A Chinese youth came to my house and talked about the Westerners’ support of Tibet, “The Westerners know nothing about Tibet, and thus they speak nonsense about the Tibetan issue.” I asked, “How much do you know about Tibet?” He responded, “Tibet is part of China.” That’s what he considers, “knowing Tibet.” Unfortunately, he represents the majority of young Chinese.

This is solely due to the many years of censorship by the Chinese Communists. Tibet is a remote place for the Chinese. Not everyone would visit Tibet; even the tourists see only the surface.

It is difficult to learn a culture. I’ve been in Canada for more than a decade, and yet, I’m still a stranger to the Western culture.

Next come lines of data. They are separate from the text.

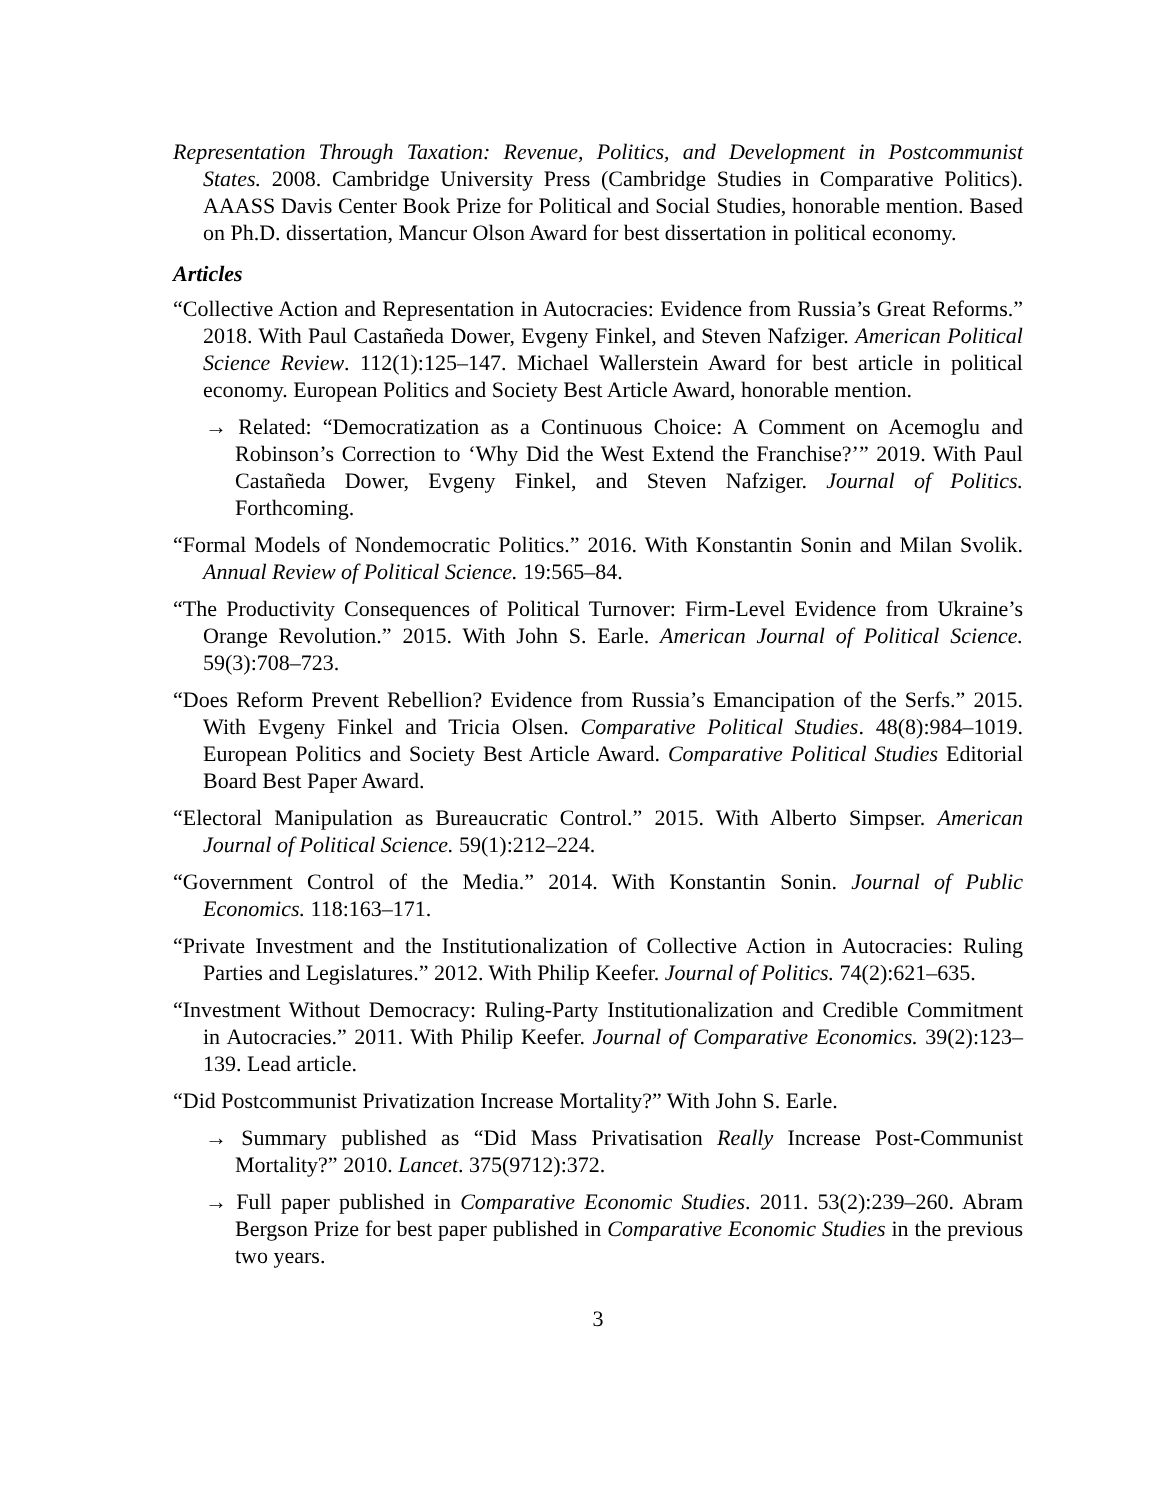Representation Through Taxation: Revenue, Politics, and Development in Postcommunist States. 2008. Cambridge University Press (Cambridge Studies in Comparative Politics). AAASS Davis Center Book Prize for Political and Social Studies, honorable mention. Based on Ph.D. dissertation, Mancur Olson Award for best dissertation in political economy.
Articles
“Collective Action and Representation in Autocracies: Evidence from Russia’s Great Reforms.” 2018. With Paul Castañeda Dower, Evgeny Finkel, and Steven Nafziger. American Political Science Review. 112(1):125–147. Michael Wallerstein Award for best article in political economy. European Politics and Society Best Article Award, honorable mention.
→ Related: “Democratization as a Continuous Choice: A Comment on Acemoglu and Robinson’s Correction to ‘Why Did the West Extend the Franchise?’” 2019. With Paul Castañeda Dower, Evgeny Finkel, and Steven Nafziger. Journal of Politics. Forthcoming.
“Formal Models of Nondemocratic Politics.” 2016. With Konstantin Sonin and Milan Svolik. Annual Review of Political Science. 19:565–84.
“The Productivity Consequences of Political Turnover: Firm-Level Evidence from Ukraine’s Orange Revolution.” 2015. With John S. Earle. American Journal of Political Science. 59(3):708–723.
“Does Reform Prevent Rebellion? Evidence from Russia’s Emancipation of the Serfs.” 2015. With Evgeny Finkel and Tricia Olsen. Comparative Political Studies. 48(8):984–1019. European Politics and Society Best Article Award. Comparative Political Studies Editorial Board Best Paper Award.
“Electoral Manipulation as Bureaucratic Control.” 2015. With Alberto Simpser. American Journal of Political Science. 59(1):212–224.
“Government Control of the Media.” 2014. With Konstantin Sonin. Journal of Public Economics. 118:163–171.
“Private Investment and the Institutionalization of Collective Action in Autocracies: Ruling Parties and Legislatures.” 2012. With Philip Keefer. Journal of Politics. 74(2):621–635.
“Investment Without Democracy: Ruling-Party Institutionalization and Credible Commitment in Autocracies.” 2011. With Philip Keefer. Journal of Comparative Economics. 39(2):123–139. Lead article.
“Did Postcommunist Privatization Increase Mortality?” With John S. Earle.
→ Summary published as “Did Mass Privatisation Really Increase Post-Communist Mortality?” 2010. Lancet. 375(9712):372.
→ Full paper published in Comparative Economic Studies. 2011. 53(2):239–260. Abram Bergson Prize for best paper published in Comparative Economic Studies in the previous two years.
3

The Tibetan culture is completely different from the Han culture. The majority of the Chinese people won’t even have a chance to visit Tibet. Their sole source of information is the Chinese Communist’s propaganda. Whether you like it or not, it’s everywhere. You’ll hear it while cooking, talking, and even going to the bathroom. It brainwashes you.

The Chinese Communists have completely destroyed the 5,000 years of Chinese culture and civilization during their 60 years of ruling. For example, the criticism over Confucius during the Cultural Revolution has precisely demolished the fundamental virtues of the Confucius philosophy—benevolence, righteousness, propriety, and humility, but retained the dross serving to the interest of the communist authority.

The constant patriotic education naturally led to the fanatical nationalism that is present today. In fact, the so-called Chinese patriotism and nationalism is merely a resurgence of chauvinistic power. As a result, the damage not only affects the Chinese, but the world as well.

The more I learn about Tibet, the more I feel a sense of crisis and fear for the loss of such a culture. It is a unique culture. It is not something that once lost, could be reproduced. There is no other culture that can replace the Tibetan culture.

By Lin Caifeng

Epoch Times Staff, Created: Sep 9, 2008, Last Updated: Sep 27, 2008

Brief Biography of Writer Zhu Rui

Ms Zhu Rui is a Han writer. She has published several novels, poems, and essays, with most of her works related to Tibet. After the Lhasa Massacre happened in March 2008, Ms Zhu published many articles on the Internet, including, Why Tibetans Want to Protest, Write to Some Chinese, A Letter to His Holiness the Dalai Lama, Hope the One in Power Doesn’t Miss This Opportunity, Hope of Tibet, and Interview with Buddhist Monk Arjia Rinpoche.